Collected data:

+++

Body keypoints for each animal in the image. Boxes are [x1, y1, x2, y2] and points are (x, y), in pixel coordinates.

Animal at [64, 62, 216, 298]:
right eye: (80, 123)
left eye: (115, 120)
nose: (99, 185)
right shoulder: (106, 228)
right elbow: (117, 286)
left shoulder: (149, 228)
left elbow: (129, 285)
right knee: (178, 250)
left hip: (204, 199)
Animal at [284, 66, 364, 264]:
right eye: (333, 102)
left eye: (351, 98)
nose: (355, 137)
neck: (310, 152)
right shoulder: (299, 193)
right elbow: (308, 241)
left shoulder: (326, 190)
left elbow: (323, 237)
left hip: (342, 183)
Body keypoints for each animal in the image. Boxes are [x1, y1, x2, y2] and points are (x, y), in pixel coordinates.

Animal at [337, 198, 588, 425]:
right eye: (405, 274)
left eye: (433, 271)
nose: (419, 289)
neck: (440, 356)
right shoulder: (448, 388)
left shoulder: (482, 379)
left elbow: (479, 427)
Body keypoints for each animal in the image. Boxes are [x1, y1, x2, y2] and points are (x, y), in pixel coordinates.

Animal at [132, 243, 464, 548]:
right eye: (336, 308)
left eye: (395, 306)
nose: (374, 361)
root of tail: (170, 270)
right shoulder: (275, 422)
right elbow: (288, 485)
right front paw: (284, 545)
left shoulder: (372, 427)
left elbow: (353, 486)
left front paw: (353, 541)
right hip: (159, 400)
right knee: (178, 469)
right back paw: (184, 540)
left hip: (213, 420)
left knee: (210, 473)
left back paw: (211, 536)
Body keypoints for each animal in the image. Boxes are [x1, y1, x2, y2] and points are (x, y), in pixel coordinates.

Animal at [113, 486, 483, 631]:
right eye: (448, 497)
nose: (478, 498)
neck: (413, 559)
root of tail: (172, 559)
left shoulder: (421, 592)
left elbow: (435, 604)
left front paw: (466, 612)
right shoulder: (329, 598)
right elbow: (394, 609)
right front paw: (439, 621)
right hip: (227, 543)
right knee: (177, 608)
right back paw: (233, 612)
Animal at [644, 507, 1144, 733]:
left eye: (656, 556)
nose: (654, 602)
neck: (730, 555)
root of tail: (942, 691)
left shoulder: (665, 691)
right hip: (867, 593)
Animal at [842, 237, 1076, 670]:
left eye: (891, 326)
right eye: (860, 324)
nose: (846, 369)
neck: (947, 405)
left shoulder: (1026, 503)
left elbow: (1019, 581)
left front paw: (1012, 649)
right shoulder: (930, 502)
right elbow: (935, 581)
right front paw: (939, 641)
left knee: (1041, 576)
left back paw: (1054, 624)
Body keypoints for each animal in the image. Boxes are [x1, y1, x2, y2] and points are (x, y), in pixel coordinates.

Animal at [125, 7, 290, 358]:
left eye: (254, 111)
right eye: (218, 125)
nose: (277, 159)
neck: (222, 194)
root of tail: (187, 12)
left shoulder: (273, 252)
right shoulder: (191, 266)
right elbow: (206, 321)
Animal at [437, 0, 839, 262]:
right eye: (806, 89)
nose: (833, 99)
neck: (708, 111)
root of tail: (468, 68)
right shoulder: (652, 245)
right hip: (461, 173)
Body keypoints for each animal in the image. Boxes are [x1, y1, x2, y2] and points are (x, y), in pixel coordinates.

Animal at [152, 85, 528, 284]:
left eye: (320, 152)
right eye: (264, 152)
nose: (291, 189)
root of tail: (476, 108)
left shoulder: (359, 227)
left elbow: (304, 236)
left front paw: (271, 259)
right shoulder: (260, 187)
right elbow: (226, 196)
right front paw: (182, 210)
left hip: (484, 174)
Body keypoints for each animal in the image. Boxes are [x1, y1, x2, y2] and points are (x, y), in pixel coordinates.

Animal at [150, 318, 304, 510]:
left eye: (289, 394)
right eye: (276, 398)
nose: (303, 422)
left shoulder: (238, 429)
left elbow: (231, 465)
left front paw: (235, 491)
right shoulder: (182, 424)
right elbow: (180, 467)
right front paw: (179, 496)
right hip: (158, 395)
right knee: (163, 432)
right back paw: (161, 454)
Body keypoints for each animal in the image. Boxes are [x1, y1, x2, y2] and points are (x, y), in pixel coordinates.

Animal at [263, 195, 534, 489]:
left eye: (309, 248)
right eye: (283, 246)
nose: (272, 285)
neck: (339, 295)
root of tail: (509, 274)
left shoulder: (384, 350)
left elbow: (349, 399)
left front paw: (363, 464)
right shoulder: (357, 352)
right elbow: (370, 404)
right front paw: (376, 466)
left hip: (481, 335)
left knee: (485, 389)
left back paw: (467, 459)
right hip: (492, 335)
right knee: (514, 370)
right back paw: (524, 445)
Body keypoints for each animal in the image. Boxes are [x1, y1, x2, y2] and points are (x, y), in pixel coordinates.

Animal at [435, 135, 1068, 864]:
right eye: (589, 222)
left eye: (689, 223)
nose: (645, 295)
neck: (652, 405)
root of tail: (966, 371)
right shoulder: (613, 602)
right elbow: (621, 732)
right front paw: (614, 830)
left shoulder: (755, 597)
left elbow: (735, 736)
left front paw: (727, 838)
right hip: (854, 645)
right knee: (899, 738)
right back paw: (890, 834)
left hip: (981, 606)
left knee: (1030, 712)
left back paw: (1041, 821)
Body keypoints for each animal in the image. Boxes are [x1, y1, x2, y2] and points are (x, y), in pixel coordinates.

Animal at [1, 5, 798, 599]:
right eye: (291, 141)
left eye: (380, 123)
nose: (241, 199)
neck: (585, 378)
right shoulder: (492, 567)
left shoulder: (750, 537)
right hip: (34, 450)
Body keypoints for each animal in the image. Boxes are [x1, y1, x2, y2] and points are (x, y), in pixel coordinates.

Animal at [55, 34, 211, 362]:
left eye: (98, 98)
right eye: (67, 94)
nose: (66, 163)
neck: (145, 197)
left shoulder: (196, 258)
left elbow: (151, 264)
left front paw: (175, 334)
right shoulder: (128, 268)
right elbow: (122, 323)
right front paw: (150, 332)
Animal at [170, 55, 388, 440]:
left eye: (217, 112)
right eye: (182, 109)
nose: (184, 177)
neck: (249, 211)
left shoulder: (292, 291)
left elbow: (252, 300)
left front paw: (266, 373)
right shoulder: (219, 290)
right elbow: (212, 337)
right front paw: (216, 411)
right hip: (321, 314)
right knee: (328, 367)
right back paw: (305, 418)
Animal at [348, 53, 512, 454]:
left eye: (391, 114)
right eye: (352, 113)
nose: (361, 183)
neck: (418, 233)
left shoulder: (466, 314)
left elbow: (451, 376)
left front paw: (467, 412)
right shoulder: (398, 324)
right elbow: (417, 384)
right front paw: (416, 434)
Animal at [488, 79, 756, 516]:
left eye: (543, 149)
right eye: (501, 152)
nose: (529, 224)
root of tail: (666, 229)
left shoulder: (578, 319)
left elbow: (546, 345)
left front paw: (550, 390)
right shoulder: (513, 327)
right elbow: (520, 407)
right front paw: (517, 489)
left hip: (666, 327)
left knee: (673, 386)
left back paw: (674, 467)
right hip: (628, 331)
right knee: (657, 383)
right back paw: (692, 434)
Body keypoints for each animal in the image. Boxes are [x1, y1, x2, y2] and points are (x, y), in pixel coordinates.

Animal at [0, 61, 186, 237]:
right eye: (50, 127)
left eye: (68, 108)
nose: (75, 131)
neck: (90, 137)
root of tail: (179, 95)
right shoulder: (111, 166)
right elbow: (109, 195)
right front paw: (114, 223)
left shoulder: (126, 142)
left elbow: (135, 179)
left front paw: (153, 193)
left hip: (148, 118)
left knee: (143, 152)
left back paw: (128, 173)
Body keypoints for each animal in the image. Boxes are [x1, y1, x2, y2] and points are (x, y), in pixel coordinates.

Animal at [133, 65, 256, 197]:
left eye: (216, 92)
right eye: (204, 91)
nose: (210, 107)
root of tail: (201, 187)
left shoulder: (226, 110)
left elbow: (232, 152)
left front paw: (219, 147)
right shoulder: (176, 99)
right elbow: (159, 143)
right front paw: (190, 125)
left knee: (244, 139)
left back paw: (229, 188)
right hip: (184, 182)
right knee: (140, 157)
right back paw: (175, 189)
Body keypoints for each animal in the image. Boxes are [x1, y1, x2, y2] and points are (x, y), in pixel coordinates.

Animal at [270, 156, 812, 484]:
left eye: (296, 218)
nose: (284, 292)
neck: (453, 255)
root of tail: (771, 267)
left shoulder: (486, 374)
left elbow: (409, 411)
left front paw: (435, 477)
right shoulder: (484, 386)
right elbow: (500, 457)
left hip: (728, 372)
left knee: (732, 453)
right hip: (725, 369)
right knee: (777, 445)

+++

Activity :: Would you copy out exactly the lines above that start at the one containing "left eye: (216, 92)" and end at the one containing "right back paw: (175, 189)", inclusive?

Output of the exercise ::
left eye: (216, 92)
right eye: (204, 91)
nose: (210, 107)
root of tail: (201, 187)
left shoulder: (226, 110)
left elbow: (232, 152)
left front paw: (219, 147)
right shoulder: (176, 99)
right elbow: (159, 143)
right front paw: (190, 125)
left knee: (244, 139)
left back paw: (229, 188)
right hip: (184, 182)
right knee: (140, 157)
right back paw: (175, 189)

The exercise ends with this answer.